U.S. Census Bureau ratted out Japanese Americans in WWII

Sept. 5, 2012

By John Seiler

One of the most disgraceful acts in American history was the incarceration of loyal Japanese-Americans in what President Roosevelt, who instigated the abomination, called “concentration camps.” Under FDR’s unconstitutional Executive Order 9066, more than 100,000 of these Americans, most citizens, were taken from California and other coastal areas to the camps inland. The best known was Manzanar, 230 miles Northeast of Los Angeles. My colleague Steven Greenhut visited and wrote an article on it a couple of years back.

Another top instigator was Earl Warren, first as California attorney general, then as governor. After the war his crimes against justice were rewarded with an appointment as chief justice of the U.S. Supreme Court, where he kept shredding the Constitution.

Yet none other than J. Edgar Hoover, the head of the FBI, opposed the internment. He said any real spies already had been nabbed.

There also were German-American spies who were arrested during the war. Yet that didn’t lead the government to lock up such German-Americans as Gen. Dwight D. Eisenhower and Admiral Chester  Nimitz. Instead, they ran the war effort!

The Japanese, although treated badly, remained loyal Americans and sent their sons to fight bravely in the famous 442nd Infantry Regiment.

Census betrayal

How did the government identify the Japanese?
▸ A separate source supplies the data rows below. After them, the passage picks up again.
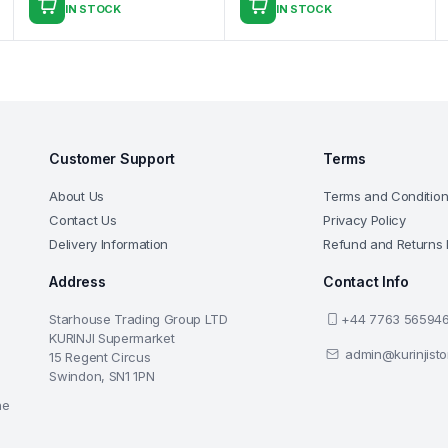
IN STOCK
IN STOCK
Customer Support
Terms
About Us
Terms and Conditio
Contact Us
Privacy Policy
Delivery Information
Refund and Returns 
Address
Contact Info
Starhouse Trading Group LTD
+44 7763 56594
KURINJI Supermarket
admin@kurinjist
15 Regent Circus
Swindon, SN1 1PN
he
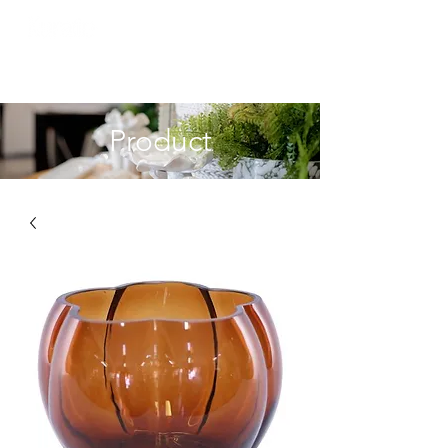
Product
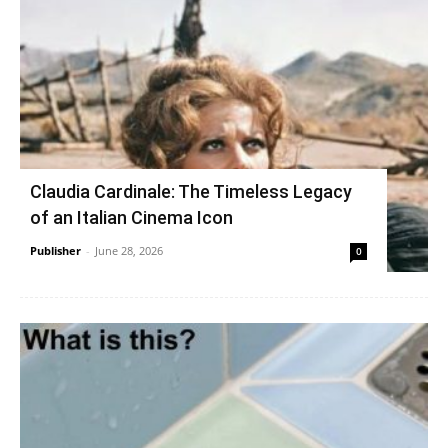
Claudia Cardinale: The Timeless Legacy
of an Italian Cinema Icon
Publisher
-
June 28, 2026
0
For seven decades, the U.S. Census Bureau denied it turned over records to the authorities. All Census records are supposed to be kept secret, used only to compile anonymous data to apportion congressional districts and produce demographic profiles.

A couple of years ago it was revealed that the Census Bureau was lying. Remember that whenever they next ask all those  snoopy questions on the 2020 form. (Don’t answer the questions. I don’t.)

The Scientific American reported:

“The Census Bureau surveys the population every decade with detailed questionnaires but is barred by law from revealing data that could be linked to specific individuals. The Second War Powers Act of 1942 temporarily repealed that protection to assist in the roundup of Japanese-Americans for imprisonment in internment camps in California and six other states during the war. The Bureau previously has acknowledged that it provided neighborhood information on Japanese-Americans for that purpose, but it has maintained that it never provided ‘microdata,’ meaning names and specific information about them, to other agencies.

“A new study of U.S. Department of Commerce documents now shows that the Census Bureau complied with an August 4, 1943, request by Treasury Secretary Henry Morgenthau for the names and locations of all people of Japanese ancestry in the Washington, D.C., area, according to historian Margo Anderson of the University of Wisconsin–Milwaukee and statistician William Seltzer of Fordham University in New York City. The records, however, do not indicate that the Bureau was asked for or divulged such information for Japanese-Americans in other parts of the country.

“Anderson and Seltzer discovered in 2000 that the Census Bureau released block-by-block data during WW II that alerted officials to neighborhoods in California, Arizona, Wyoming, Colorado, Utah, Idaho and Arkansas where Japanese-Americans were living. ‘We had suggestive but not very conclusive evidence that they had also provided microdata for surveillance,’ Anderson says.”

The confidentiality law was restored in 1947. But can anybody trust the government — ever? The badly named USA PATRIOT Act of 2001 shredded our privacy laws. Both Republicans and Democrats, in a panic after 9/11, threw away the Bill of Rights. Of course, we were assured that safeguards would be put in place.

But as the new revelations of the Census abuses of Japanese-Americans show, the government never can be trusted.